Mission: Impossible 2 (2000) from Johnny Web (Uncle Scoopy; Greg Wroblewski)

Bond, James Bond. I mean Hunt, Ethan Hunt. Precisely the same as a James Bond movie in every particular except that Cruise has a different name, an American accent, a Mickey Mouse voice, and has to stand on a box to be taller than his co-stars. Since somebody else owns the rights to the Bond franchise, they have to make some minor changes to the names of things, and wink at us knowingly, like George Reeves at the end of a Superman episode. (You know this Anthony Hopkins guy is really "M", but we weren't allowed to say that. Wink, wink)
There is the customary pre-credits action sequence, the customary arty title sequence, the customary seduction of the bad guy's girlfriend or ex-girlfriend, the requisite exotic foreign locales (various mountains, Sydney Harbor and Seville), the precipitous near escapes, the customary scene where the agent is trying to take a vacation and his bosses find him, the designated agency head with a stuffy accent, the customary Herr Doktor Evil du Jour, and the required gadgetry and spectacular stunts.


El Zippo. Minimal cleavage from Thandie.
The MI series has been fortunate to get two top-notch directors who have added their own flavor to the films. De Palma made the first one a bit of international espionage noir with plenty of night scenes and double crosses, with the big explosions more in the background.

John Woo doesn't care about that wussy secret-meeting-under-the-bridge stuff.

He starts the loud bass noises, spectacular locales, and action sequences right away, and never lets up. He's the king of adreneline, and the best action director around, and that's what he came to direct. I think there's a good chance he didn't even read the script, assuming there was one. Why would he? He knows it's no Bergman film, and that's what they have assistant directors for. There are no mysteries, psychological studies, or any noticeable plot to speak of (deadly virus is in the hands of bad guys, good guys must get it back, you know they will .... ). IM plants an agent with the bad guys. They know full well she's probably a plant, and decide to manipulate the situation to their own advantage. The audience knows they know. Blah, blah.

The plot and actors and characterization and dialogue- that's all irrelevant to a John Woo movie. Either there is none, or it is bad. In fact, Woo seems to be of the belief that if there should be nothing to distract you from exciting action and spectacular photography.

DVD info from Amazon.

2.35:1 anamorphic widescreen.

Five minute film on stunts.

Full-length commentary by Woo. (Good, but hard to understand.)

Interviews with Cruise, Woo, and the stunt co-ofdinator.

Alternate, unused title sequence, music video.

The parody from the MTV awards.

The dialogue is right out of the B world.

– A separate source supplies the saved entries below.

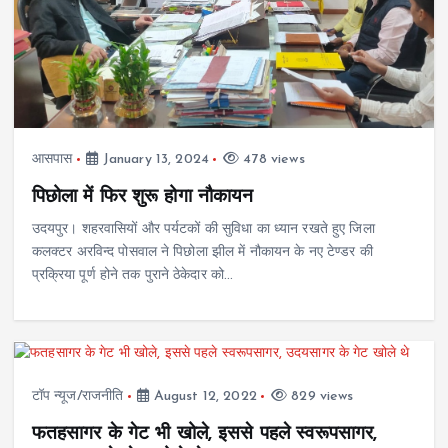
आसपास
January 13, 2024
478 views
पिछोला में फिर शुरू होगा नौकायन
उदयपुर। शहरवासियों और पर्यटकों की सुविधा का ध्यान रखते हुए जिला
कलक्टर अरविन्द पोसवाल ने पिछोला झील में नौकायन के नए टेण्डर की
प्रक्रिया पूर्ण होने तक पुराने ठेकेदार को…
टॉप न्यूज/राजनीति
August 12, 2022
829 views
फतहसागर के गेट भी खोले, इससे पहले स्वरूपसागर,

"I thought you didn't have a conscience"

"I lied"

At least when Bogart delivered lines like this, it had the right forms of direct address attached.

"I though ya didn't have a conscience, ya big lug"

"Yeah, well I lied, toots"

Anyway, forget that stuff. It doesn't matter. It's a dazzling action picture, and it looks great. The film rocks and rolls real loud, and the seats shake, and the floor vibrates from beginning to end. If you like that kind of stuff, this is your kind of movie. If your favorite movie is My Dinner With Andre, this one may not be for you.

The Critics Vote

  • General consensus: Three stars. Ebert 3/4, Berardinelli 3/4.

  • Rotten Tomatoes summary. Quite good, 62% positive overall, and 75% from the top critics. This critical response was similar to that for the first MI movie, directed by Brian de Palma, which garnered 71% positive reviews from critics.

The People Vote ...

  • With their votes ... IMDB summary: IMDb voters score it 6.3. The first MI movie scores 6.4.
  • With their dollars ... A monster hit in the U.S., even bigger overseas. It made it to 3669 U.S. screens (is that a record?) The $215 million U.S. box alone, beating the $181 million of the original, justified the mammoth $125 million investment, and assured there would be a MI3. MI2 is now rated 16th of all time in international box office: $215 million US, $308 million overseas. The original MI is not far behind in 25th place.
  • In terms of U.S. ticket sales (estimated by inflation-adjusted dollars), MI2 is in 78th place, MI in 98th of all time.
  • In terms of U.S. box office in unadjusted dollars, MI2 is 26th of all time, MI 43rd.